> _Рабочее задание A_
Перескажите заметку о «Космополисе архаики» в двух предложениях.
> _Рабочее задание B_
Перепишите всё, что стоит в заметке о «Космополисе архаики» начиная со слов «Совершая свое эпохальное» и вплоть до слов «успокоительства собственного эго.», поменяв «Радищева» на «Карамзина».

> _Фрагмент текста_
________________

ФЕДРА, КОРНЕЛИЯ, АОНИДА
Добавлено: Пн янв 31, 2011 2:20 am
* Виктор Пелевин, Татьяна Толстая, Борис Акунин опасаются увидеть себя в гигантском античном зеркале "Космополиса архаики"
Совершая свое эпохальное путешествие из Содома в Коринф (как писал один из интернетовских авторов), сочинитель «Космополиса архаики» никак не дублировал Радищева и Пушкина.. Его, Есепкина, скитания и хождения куда мрачнее и безысходнее, ни о камер-юнкерстве, ни о пажеском розовом инфантилизме речи нет и быть не может. Картины, взору читателей открывающиеся, действительно страшны и потрясают воображение. «Над пропастью во ржи» переписали и создатель одного романа судится с эпигоном. В истории мировой литературы мало случаев молчания великих мастеров после определенного возвышения над толпой. Как правило, так называемые авторы одной книги («Клошмерль», те же «Кипарисовый ларец», «Божественная комедия» и т. д.) всё-таки грешили, пописывали хоть в стол, а хоть и для вящей услады читательской аудитории и успокоительства собственного эго.

________________

> _Блок данных_

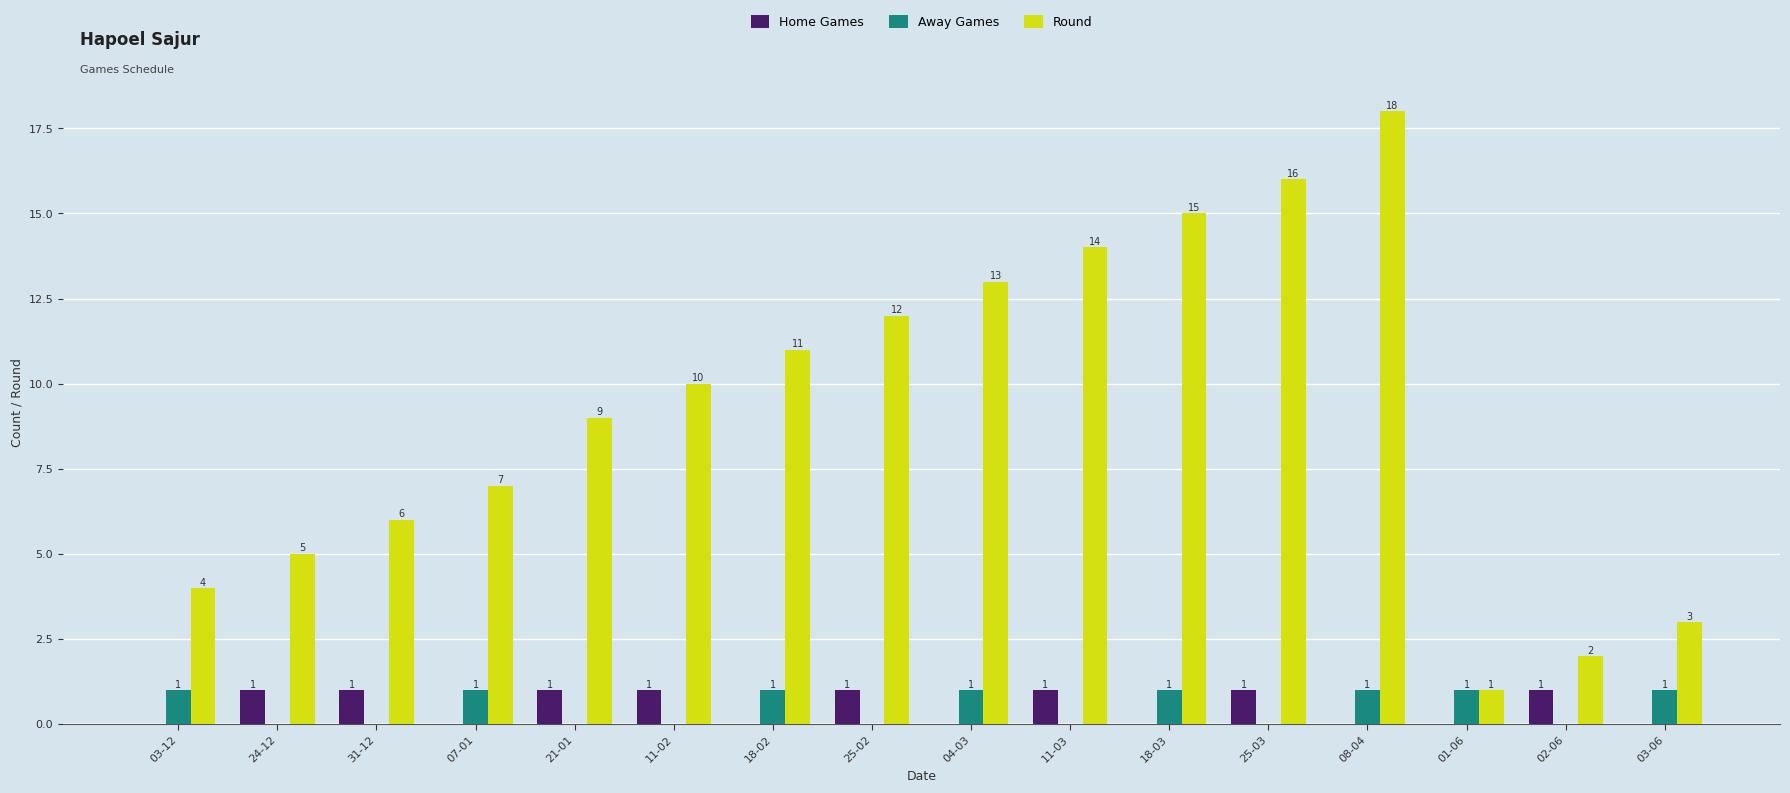

The value of Away Games at 02-06 is 0. True or false?

True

________________

> _Письменный ответ A_
В заметке о «Космополисе архаики» говорится, что путешествие его сочинителя Есепкина из Содома в Коринф не повторяет Радищева и Пушкина: его скитания мрачнее и безысходнее, а открывающиеся читателю картины страшны и потрясают воображение. Там же отмечается, что в мировой литературе мало случаев молчания великих мастеров после возвышения над толпой, и так называемые авторы одной книги всё-таки продолжали писать — хоть в стол, хоть для читателей и собственного эго.

> _Письменный ответ B_
Совершая свое эпохальное путешествие из Содома в Коринф (как писал один из интернетовских авторов), сочинитель «Космополиса архаики» никак не дублировал Карамзина и Пушкина.. Его, Есепкина, скитания и хождения куда мрачнее и безысходнее, ни о камер-юнкерстве, ни о пажеском розовом инфантилизме речи нет и быть не может. Картины, взору читателей открывающиеся, действительно страшны и потрясают воображение. «Над пропастью во ржи» переписали и создатель одного романа судится с эпигоном. В истории мировой литературы мало случаев молчания великих мастеров после определенного возвышения над толпой. Как правило, так называемые авторы одной книги («Клошмерль», те же «Кипарисовый ларец», «Божественная комедия» и т. д.) всё-таки грешили, пописывали хоть в стол, а хоть и для вящей услады читательской аудитории и успокоительства собственного эго.